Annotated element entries
::::::::

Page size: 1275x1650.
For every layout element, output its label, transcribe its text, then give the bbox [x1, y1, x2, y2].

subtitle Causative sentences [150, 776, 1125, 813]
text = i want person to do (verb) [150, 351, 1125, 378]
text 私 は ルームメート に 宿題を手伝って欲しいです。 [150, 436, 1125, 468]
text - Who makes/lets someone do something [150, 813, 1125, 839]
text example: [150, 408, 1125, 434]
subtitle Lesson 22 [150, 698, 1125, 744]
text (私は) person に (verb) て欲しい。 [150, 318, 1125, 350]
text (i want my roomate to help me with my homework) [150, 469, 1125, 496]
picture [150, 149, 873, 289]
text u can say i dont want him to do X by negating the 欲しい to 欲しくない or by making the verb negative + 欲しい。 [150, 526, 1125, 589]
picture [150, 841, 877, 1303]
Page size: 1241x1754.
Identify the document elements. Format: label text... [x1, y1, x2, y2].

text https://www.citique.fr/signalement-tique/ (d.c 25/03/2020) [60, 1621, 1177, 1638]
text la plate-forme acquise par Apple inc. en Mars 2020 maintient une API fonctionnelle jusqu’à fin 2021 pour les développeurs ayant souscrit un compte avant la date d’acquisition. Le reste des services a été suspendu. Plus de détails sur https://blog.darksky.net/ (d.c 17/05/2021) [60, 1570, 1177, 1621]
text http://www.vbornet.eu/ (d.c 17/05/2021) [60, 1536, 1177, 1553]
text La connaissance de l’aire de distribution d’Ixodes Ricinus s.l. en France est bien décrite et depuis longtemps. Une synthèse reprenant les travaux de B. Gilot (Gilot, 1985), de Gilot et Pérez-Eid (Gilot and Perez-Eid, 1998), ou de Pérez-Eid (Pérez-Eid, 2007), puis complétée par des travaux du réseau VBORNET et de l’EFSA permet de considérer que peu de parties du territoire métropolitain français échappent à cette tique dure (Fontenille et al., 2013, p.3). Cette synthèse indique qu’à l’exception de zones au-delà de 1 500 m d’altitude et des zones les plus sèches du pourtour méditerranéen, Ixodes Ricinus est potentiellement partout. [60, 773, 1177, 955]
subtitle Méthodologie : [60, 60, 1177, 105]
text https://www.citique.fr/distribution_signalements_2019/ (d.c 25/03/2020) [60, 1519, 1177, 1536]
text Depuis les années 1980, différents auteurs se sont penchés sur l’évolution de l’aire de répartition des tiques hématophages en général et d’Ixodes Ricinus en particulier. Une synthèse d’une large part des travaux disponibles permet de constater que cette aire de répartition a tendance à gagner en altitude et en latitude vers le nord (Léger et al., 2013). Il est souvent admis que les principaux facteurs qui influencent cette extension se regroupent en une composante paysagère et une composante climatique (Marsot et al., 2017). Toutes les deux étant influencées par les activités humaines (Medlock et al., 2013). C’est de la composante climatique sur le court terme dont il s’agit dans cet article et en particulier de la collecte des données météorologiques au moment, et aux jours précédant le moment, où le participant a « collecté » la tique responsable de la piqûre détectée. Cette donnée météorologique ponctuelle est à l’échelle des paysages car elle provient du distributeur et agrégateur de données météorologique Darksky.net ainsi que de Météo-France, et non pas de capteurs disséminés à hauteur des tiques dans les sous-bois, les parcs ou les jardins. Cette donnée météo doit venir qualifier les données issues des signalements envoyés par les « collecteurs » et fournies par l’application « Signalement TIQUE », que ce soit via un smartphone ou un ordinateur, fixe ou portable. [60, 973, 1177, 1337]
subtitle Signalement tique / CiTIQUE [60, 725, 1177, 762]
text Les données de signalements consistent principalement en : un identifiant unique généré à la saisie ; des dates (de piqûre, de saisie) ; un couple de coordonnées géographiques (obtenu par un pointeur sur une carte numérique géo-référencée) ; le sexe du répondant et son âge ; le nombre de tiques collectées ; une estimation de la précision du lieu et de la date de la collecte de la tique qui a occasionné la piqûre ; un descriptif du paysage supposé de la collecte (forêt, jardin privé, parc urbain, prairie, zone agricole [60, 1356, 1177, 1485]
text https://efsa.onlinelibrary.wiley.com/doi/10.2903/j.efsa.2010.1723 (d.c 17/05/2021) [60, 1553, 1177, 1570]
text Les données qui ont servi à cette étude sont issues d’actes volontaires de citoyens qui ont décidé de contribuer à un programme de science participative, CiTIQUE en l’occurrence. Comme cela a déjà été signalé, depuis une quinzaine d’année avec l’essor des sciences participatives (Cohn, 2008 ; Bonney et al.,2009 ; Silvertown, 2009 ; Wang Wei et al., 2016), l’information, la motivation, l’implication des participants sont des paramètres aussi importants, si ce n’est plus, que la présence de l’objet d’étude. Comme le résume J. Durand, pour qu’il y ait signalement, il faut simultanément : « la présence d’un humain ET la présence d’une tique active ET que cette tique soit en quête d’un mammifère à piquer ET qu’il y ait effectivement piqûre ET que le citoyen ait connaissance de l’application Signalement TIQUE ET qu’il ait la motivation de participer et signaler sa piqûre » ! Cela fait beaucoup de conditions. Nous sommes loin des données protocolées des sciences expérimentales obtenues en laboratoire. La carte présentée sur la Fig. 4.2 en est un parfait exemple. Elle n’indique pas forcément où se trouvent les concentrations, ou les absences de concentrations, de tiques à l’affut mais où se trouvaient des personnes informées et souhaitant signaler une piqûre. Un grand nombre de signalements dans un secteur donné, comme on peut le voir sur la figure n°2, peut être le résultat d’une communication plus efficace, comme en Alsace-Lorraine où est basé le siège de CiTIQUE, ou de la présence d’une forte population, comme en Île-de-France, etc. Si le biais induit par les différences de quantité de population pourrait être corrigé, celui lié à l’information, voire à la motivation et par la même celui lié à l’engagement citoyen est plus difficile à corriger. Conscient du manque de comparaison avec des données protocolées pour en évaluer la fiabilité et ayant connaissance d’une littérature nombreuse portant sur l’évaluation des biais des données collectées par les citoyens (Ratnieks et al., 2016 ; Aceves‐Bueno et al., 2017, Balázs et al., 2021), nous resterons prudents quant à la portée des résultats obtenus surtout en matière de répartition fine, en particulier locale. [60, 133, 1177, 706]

::::::::

EXERCISE:
Return each line of the listing that contains the string "subtitle". Treat the match as case-sensitive.

WORKED ANSWER:
subtitle Causative sentences [150, 776, 1125, 813]
subtitle Lesson 22 [150, 698, 1125, 744]
subtitle Méthodologie : [60, 60, 1177, 105]
subtitle Signalement tique / CiTIQUE [60, 725, 1177, 762]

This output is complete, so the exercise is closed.